After completing her graduate studies at Penn State, Kuchinski taught ceramics at St. Cloud State University in Minnesota. Following that, she was an artist-in-residence at the Northern Clay Center in Minneapolis and Chester Spring Studio in Pennsylvania. All were great experiences that prepared her for joining the College of DuPage community.
In addition to teaching, she is also an active practicing artist, exhibiting nationally and internationally.
"Being active in my field of expertise makes me a better teacher," she said. "When I learn, my students learn as well. What also inspires me is watching my students get excited about clay.
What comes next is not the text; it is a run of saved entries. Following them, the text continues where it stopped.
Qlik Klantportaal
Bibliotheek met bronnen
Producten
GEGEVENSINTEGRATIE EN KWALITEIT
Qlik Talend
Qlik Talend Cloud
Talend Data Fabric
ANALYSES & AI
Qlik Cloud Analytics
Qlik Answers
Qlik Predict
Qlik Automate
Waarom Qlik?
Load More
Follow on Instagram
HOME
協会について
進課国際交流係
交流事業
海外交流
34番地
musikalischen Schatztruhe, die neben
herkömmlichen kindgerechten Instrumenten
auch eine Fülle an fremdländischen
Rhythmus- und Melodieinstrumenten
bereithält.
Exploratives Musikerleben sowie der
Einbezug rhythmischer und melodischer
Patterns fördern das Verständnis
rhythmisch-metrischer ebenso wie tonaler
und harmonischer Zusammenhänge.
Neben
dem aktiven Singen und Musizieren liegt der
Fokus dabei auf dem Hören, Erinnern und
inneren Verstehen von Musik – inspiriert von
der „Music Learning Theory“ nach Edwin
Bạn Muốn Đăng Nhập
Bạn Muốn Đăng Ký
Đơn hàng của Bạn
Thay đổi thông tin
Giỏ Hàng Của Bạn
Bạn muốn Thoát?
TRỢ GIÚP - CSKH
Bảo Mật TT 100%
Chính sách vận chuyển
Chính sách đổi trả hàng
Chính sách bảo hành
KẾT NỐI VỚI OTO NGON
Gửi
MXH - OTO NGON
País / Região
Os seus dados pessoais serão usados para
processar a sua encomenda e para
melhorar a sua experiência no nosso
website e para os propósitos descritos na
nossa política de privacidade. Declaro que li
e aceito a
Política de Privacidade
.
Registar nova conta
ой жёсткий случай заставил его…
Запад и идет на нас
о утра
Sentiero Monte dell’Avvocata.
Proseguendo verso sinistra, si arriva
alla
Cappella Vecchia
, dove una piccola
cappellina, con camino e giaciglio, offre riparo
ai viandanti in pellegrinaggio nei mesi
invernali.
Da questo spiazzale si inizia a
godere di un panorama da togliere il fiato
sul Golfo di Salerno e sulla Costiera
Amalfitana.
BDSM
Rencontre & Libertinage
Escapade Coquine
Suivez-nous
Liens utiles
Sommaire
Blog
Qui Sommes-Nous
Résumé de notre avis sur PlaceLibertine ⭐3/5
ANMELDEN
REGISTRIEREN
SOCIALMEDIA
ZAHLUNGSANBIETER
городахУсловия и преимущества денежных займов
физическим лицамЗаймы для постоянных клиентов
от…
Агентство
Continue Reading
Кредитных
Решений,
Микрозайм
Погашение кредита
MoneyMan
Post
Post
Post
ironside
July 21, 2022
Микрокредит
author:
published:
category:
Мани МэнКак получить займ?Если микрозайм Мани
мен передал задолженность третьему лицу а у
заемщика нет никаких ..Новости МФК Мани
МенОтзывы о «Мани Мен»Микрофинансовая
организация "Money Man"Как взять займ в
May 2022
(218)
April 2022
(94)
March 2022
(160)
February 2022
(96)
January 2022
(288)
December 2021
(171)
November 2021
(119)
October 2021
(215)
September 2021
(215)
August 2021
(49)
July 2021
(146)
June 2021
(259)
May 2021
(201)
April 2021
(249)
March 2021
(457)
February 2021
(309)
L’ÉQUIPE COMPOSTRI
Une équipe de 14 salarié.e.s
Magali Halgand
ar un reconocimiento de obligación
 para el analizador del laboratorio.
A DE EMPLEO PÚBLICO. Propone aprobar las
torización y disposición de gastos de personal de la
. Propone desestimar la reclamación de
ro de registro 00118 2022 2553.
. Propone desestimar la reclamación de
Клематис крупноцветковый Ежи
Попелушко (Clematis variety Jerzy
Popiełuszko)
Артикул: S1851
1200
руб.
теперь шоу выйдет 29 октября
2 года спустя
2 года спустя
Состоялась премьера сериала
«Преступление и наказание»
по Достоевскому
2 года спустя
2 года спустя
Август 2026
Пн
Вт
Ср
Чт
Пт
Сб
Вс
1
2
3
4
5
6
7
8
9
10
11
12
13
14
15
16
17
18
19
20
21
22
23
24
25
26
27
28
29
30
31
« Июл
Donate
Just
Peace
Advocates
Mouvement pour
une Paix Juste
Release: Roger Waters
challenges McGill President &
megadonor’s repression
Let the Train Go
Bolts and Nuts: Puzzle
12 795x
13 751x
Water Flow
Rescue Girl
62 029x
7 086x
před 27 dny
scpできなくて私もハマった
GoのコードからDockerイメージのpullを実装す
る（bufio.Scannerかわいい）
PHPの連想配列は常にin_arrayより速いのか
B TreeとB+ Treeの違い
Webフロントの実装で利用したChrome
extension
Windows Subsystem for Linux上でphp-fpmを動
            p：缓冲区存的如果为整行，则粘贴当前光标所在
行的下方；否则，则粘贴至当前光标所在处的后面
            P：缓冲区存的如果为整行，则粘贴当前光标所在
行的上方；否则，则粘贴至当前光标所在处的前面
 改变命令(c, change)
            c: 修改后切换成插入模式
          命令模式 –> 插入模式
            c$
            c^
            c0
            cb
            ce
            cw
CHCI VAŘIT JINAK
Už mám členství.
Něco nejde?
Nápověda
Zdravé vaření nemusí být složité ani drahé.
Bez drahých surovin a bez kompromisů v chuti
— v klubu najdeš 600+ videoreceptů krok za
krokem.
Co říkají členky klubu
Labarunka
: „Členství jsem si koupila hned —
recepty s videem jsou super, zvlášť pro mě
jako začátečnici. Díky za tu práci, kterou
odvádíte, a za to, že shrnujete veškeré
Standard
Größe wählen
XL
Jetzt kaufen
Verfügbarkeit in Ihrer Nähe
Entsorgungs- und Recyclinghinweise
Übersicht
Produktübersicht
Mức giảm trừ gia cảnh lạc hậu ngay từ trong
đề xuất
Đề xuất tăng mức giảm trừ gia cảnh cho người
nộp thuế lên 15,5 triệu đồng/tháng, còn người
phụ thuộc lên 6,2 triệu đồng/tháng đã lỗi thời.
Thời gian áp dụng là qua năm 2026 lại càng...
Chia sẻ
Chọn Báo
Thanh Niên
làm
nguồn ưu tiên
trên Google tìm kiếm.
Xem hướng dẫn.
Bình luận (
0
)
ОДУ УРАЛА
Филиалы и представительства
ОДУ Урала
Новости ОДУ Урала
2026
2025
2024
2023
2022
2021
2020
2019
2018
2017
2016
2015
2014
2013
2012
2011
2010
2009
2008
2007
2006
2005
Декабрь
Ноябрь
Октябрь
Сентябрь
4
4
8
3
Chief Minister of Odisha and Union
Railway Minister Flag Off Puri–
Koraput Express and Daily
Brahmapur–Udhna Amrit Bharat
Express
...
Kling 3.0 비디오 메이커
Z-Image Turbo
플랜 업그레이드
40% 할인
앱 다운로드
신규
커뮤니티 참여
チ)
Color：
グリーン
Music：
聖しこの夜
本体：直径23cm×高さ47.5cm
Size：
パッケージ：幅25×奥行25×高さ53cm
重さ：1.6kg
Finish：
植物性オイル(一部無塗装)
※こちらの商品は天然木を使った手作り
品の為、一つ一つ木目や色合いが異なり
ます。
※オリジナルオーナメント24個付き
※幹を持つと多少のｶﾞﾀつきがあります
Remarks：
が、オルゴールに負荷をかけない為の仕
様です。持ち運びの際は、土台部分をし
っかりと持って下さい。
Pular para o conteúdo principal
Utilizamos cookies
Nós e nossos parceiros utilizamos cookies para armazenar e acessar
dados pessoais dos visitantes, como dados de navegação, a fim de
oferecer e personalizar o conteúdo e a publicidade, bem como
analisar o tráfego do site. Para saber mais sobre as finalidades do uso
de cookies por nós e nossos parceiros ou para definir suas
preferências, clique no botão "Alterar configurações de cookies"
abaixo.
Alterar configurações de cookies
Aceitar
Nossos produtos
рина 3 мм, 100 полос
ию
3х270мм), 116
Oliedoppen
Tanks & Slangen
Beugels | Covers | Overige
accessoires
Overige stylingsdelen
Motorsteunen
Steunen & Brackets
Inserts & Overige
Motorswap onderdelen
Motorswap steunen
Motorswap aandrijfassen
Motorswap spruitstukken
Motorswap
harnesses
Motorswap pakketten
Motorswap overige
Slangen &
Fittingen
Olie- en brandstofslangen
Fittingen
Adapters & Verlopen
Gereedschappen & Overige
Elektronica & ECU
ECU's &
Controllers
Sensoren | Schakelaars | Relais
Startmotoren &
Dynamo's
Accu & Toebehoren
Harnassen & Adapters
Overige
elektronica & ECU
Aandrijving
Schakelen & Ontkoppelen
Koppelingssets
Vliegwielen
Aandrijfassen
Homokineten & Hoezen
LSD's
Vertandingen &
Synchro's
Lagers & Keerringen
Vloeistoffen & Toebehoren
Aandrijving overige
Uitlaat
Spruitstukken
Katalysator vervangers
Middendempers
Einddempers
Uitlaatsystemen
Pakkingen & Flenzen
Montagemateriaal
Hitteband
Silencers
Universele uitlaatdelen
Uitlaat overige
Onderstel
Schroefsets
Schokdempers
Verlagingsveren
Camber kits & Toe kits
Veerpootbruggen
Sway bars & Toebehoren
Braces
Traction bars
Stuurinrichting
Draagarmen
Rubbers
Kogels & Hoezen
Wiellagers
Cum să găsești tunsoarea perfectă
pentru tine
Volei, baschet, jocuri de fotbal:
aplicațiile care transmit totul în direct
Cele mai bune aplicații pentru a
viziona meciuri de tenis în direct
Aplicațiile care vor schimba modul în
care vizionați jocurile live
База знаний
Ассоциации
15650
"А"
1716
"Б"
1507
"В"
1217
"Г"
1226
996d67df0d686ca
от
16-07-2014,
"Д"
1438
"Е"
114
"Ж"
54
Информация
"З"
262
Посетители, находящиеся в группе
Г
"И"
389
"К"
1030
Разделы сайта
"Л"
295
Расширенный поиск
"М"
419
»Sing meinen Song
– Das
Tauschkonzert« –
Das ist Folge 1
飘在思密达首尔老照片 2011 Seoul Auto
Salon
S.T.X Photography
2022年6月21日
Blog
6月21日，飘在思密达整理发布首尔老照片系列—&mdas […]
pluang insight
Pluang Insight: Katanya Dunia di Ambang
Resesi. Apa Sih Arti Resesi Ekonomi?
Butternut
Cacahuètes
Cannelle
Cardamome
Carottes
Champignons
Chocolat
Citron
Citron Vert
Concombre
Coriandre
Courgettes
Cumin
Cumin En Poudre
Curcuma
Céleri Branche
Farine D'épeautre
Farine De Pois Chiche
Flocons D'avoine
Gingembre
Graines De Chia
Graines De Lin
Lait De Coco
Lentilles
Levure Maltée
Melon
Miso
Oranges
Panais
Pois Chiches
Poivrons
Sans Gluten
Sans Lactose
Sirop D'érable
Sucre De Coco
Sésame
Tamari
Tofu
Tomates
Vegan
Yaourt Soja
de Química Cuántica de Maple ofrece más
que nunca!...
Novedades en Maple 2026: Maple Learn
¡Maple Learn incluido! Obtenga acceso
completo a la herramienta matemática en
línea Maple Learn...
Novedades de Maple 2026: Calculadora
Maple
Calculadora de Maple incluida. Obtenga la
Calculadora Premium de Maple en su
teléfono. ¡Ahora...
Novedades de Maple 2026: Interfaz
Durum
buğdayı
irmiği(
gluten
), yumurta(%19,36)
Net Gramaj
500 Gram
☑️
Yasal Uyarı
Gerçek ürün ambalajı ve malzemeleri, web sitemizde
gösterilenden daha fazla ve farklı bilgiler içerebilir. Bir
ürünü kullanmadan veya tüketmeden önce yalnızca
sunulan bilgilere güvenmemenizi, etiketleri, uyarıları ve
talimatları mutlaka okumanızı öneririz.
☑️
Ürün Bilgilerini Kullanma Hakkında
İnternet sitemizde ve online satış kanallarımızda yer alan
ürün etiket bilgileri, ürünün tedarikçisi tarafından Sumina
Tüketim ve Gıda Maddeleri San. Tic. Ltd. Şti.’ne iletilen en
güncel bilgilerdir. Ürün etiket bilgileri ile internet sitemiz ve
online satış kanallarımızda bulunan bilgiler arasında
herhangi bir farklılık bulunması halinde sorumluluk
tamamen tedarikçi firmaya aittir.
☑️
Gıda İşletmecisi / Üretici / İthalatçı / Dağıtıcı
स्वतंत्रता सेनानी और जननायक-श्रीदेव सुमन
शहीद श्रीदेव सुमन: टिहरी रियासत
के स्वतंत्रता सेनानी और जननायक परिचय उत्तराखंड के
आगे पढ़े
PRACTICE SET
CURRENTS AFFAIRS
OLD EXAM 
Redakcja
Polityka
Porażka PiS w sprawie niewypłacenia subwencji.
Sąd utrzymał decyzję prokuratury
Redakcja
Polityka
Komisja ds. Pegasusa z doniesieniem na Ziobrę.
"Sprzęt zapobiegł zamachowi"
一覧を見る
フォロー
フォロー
It is as rewarding for me as it is for them when they are successful in wheel-throwing the large vessel they designed or when they are accepted into their dream art program. My students’ talent and dedication is an inspiration to me as an artist."
Kuchinski encourages her students to move beyond their comfort zones and take risks.
"Learning takes place when there is some struggle involved, and this struggle can be exciting and rewarding as a process of growth. I show my students that they can take the problem-solving and critical thinking abilities they gained in my class and apply them in other areas of their education and life," she said.
"I feel fortunate to have the opportunity to discuss my own contemplations as an artist with my students, whether I am in the process of making work for an exhibition or deciding on how to pack it when shipping it across the country."